As estátuas da Liberdade instaladas em frente às lojas da Havan chamam atenção em diversas cidades brasileiras. No entanto, além do impacto visual, o que mais impressiona é o alto valor dessas estruturas.
Em 2026, cada estátua custa aproximadamente R$ 1 milhão, considerando a fabricação em fibra de vidro, o transporte especializado e a logística necessária para a instalação.As estruturas possuem, em média, 35 metros de altura e peso aproximado de 3,7 toneladas.
A produção é feita de forma padronizada, com moldes específicos, o que garante uniformidade entre os monumentos espalhados pelo país.
O transporte exige carretas especiais e equipes técnicas, elevando ainda mais o custo final.A primeira estátua foi instalada em 1995, na cidade de Brusque (SC).
Desde então, o modelo se repetiu com a expansão da rede varejista. Atualmente, o Brasil conta com mais de 170 megalojas, e a maioria delas possui uma réplica do monumento, o que representa um investimento total que pode chegar a centenas de milhões de reais apenas nessas estruturas.
Além do valor de instalação, há custos permanentes de manutenção. Por ficarem expostas ao sol intenso, chuvas, ventos fortes e variações climáticas, as estátuas precisam de revisões periódicas, pintura e reparos estruturais, o que gera novos gastos ao longo do tempo.

****************************************

* [Exercícios propostos]
A – Indique se cada afirmação concorda com o texto sobre as estátuas da Havan, respondendo sim ou não e citando literalmente as palavras do texto que decidem a questão: (i) a primeira estátua foi instalada em Brusque (SC); (ii) as estátuas são fabricadas em concreto; (iii) depois de instaladas, as estátuas não geram outros gastos.
B – Segundo o texto sobre as estátuas da Havan, qual é a altura média dessas estruturas?
C – Prolongue o texto sobre as estátuas da Havan a partir da última frase apresentada.
Os registros não têm relação com esta atividade.

* [Conjunto de dados]
****************************************

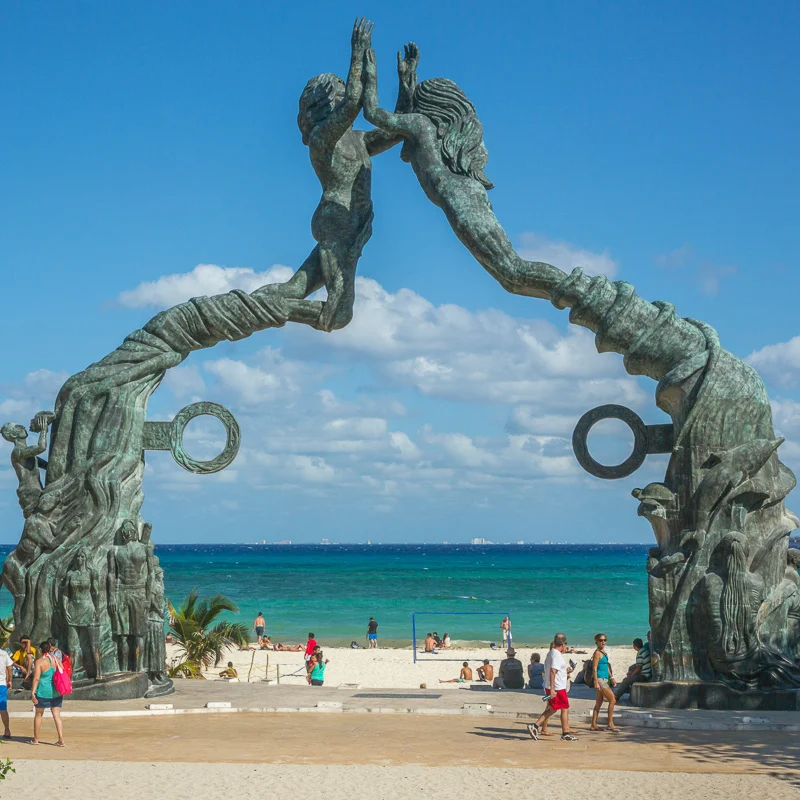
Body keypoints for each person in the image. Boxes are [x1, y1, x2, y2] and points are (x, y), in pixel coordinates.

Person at [527, 633, 577, 742]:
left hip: (552, 686)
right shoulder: (556, 655)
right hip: (557, 687)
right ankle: (564, 733)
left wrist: (566, 671)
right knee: (561, 708)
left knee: (553, 708)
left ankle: (537, 727)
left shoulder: (551, 653)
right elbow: (553, 671)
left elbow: (554, 670)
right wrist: (553, 689)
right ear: (563, 644)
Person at [30, 640, 65, 746]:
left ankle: (36, 739)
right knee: (57, 715)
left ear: (40, 650)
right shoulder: (56, 659)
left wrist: (33, 692)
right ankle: (61, 739)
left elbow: (36, 679)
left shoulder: (39, 662)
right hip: (56, 692)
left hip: (43, 692)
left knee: (39, 714)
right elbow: (62, 671)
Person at [589, 633, 618, 732]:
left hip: (605, 678)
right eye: (601, 640)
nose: (603, 642)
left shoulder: (604, 652)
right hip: (600, 679)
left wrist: (612, 677)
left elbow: (607, 666)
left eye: (604, 640)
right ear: (596, 641)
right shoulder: (597, 653)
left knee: (598, 703)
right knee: (613, 700)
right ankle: (610, 724)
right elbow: (594, 668)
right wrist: (596, 681)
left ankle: (593, 724)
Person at [615, 635, 652, 700]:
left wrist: (632, 675)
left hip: (645, 676)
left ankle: (616, 696)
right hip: (647, 672)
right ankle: (627, 690)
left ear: (634, 646)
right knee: (631, 669)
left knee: (626, 680)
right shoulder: (644, 650)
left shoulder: (640, 654)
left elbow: (639, 667)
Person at [0, 644, 12, 738]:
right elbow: (9, 668)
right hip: (2, 684)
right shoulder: (4, 653)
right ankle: (7, 730)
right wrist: (10, 680)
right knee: (3, 709)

****************************************

* [Exercícios resolvidos]
A –
(i) Sim: "A primeira estátua foi instalada em 1995, na cidade de Brusque (SC)."
(ii) Não: "considerando a fabricação em fibra de vidro"
(iii) Não: "Além do valor de instalação, há custos permanentes de manutenção."

B – Em média, 35 metros.

C –
O custo elevado dos monumentos costuma gerar debates entre moradores e especialistas em urbanismo, especialmente em cidades que enfrentam problemas estruturais e carência de investimentos públicos.
Apesar disso, as estátuas são consideradas bens privados, não envolvendo recursos do poder público.Em alguns municípios, leis urbanísticas impedem a instalação dessas estruturas de grande porte.
Em São Paulo, por exemplo, a Lei Cidade Limpa proíbe monumentos desse tipo por serem considerados elementos de forte impacto visual no espaço urbano.
Casos recentes de danos causados por temporais e ventos fortes, que levaram à queda ou avarias em algumas estátuas, também reacenderam a discussão sobre segurança, resistência estrutural e o custo-benefício de manter monumentos desse tamanho em áreas urbanas.